Task details:
Using the material below, count the lines that contain the word "Perumahan" and report the number only.

Information provided:
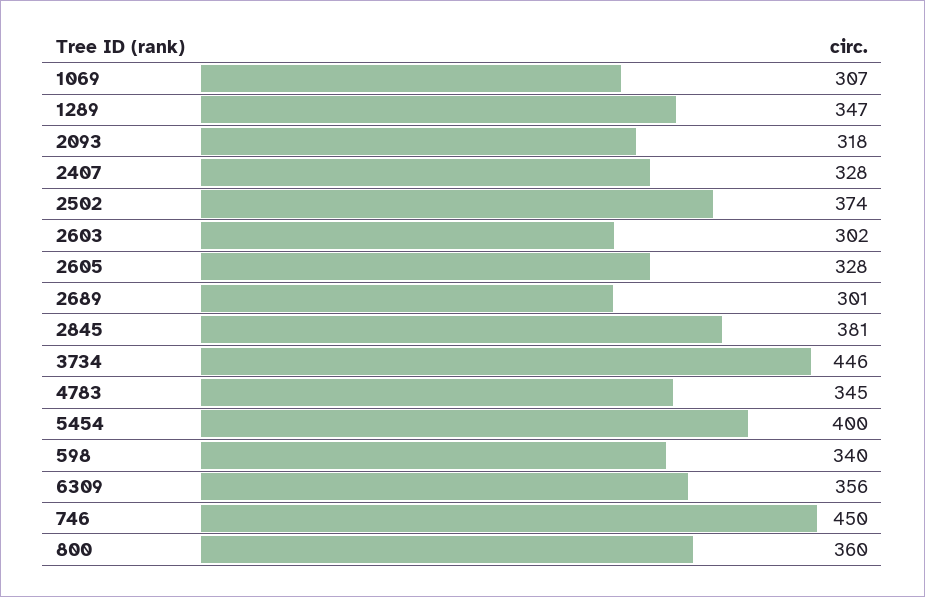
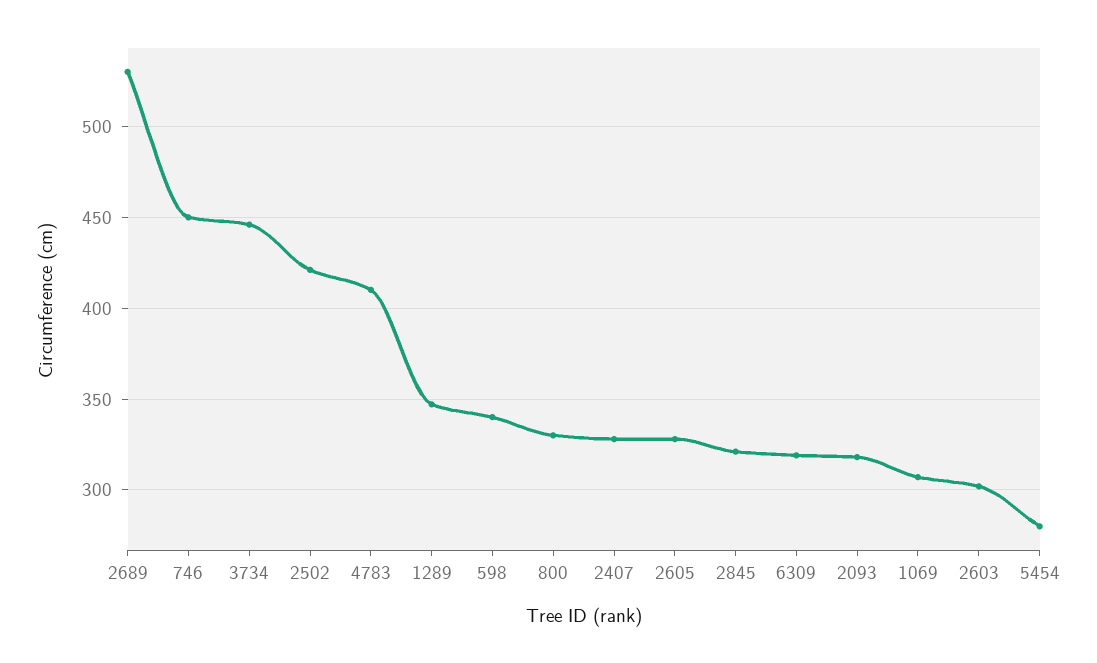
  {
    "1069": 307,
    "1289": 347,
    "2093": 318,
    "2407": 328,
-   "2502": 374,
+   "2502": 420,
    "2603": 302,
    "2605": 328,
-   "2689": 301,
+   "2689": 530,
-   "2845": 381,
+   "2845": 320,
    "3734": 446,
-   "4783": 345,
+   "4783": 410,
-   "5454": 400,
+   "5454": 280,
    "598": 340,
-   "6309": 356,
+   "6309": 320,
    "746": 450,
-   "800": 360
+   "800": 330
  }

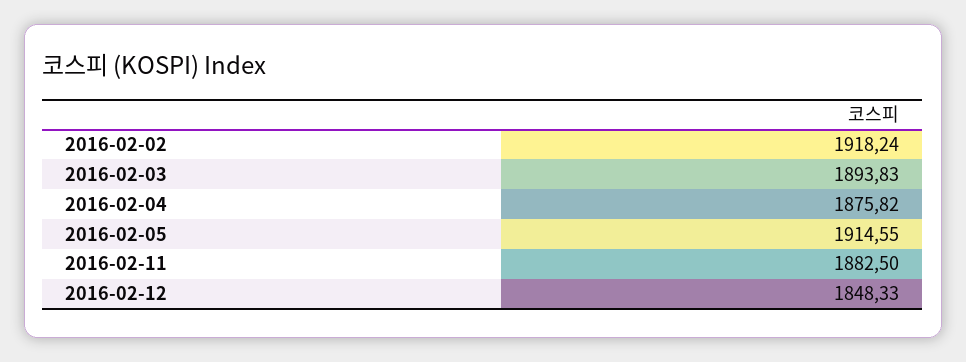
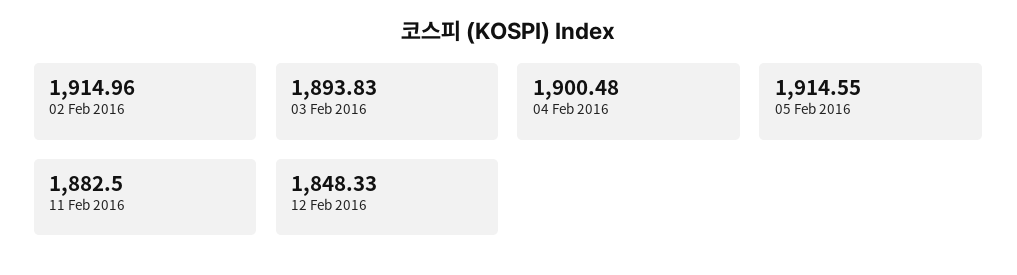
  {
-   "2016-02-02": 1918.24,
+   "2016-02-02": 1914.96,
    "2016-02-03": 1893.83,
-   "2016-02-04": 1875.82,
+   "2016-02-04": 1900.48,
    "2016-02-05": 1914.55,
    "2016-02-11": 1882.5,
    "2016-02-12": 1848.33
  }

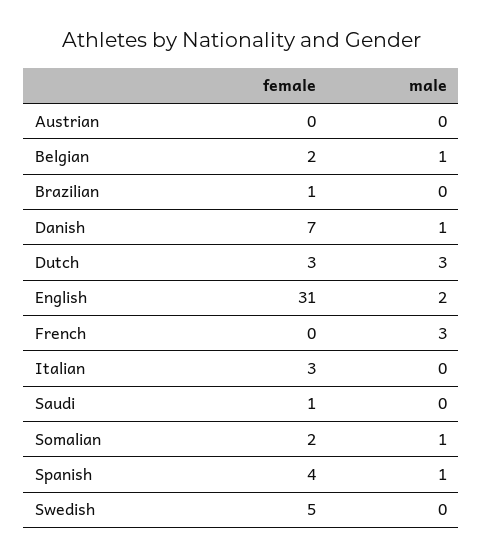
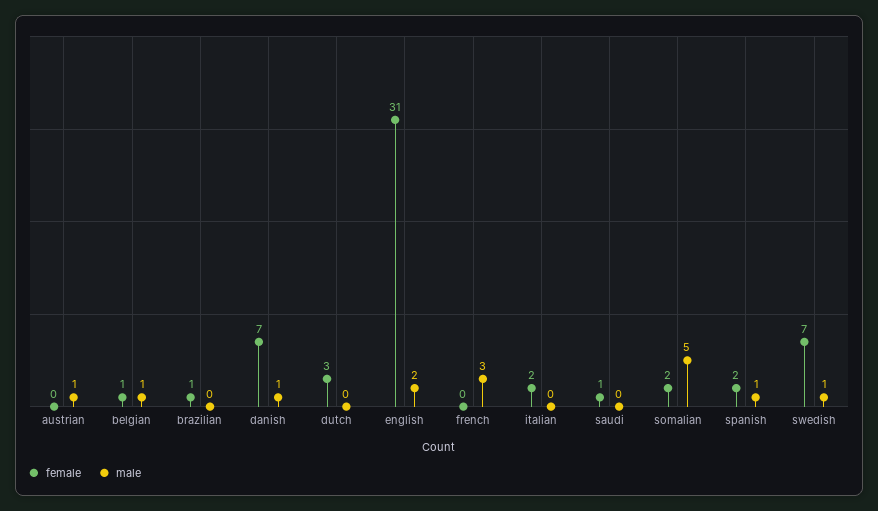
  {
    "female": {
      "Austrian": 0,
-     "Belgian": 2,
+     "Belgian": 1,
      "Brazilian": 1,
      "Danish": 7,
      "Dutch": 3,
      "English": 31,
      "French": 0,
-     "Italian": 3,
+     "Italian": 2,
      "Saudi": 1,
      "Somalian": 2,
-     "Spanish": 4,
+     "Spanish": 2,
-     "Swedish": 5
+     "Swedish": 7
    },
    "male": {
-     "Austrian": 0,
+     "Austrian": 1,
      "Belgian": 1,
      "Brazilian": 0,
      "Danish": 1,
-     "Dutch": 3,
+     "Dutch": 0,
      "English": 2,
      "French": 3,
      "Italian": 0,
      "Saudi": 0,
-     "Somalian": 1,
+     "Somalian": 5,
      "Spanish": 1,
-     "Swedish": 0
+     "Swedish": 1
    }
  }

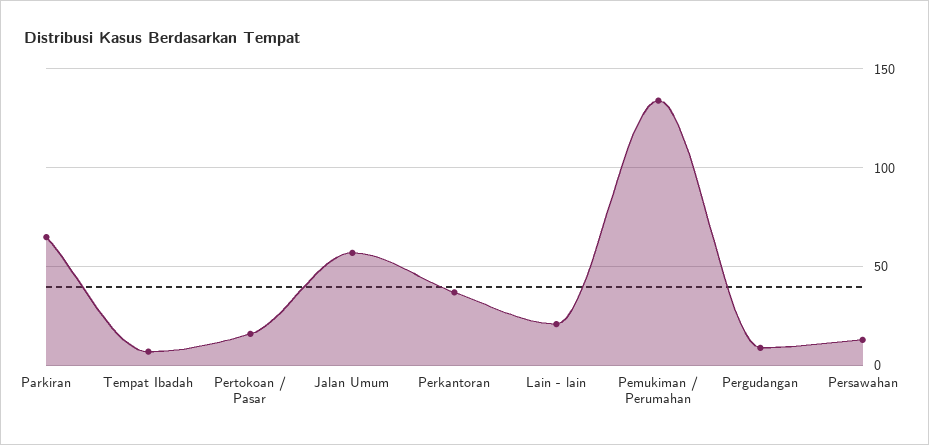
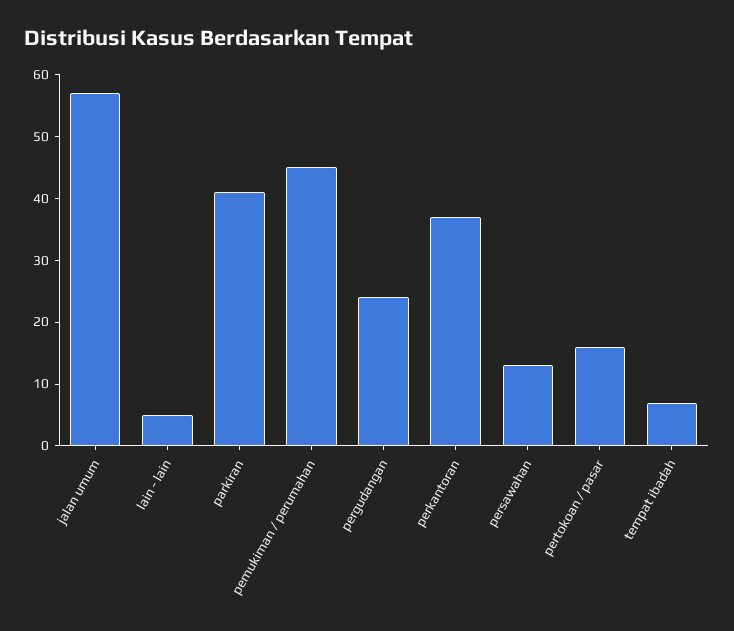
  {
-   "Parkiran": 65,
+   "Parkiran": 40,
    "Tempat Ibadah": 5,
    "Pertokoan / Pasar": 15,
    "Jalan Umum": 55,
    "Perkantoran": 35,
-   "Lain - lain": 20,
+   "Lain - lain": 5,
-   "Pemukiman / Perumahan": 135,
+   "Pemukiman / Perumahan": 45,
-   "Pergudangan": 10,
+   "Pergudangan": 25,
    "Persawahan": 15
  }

Exercise solution:
2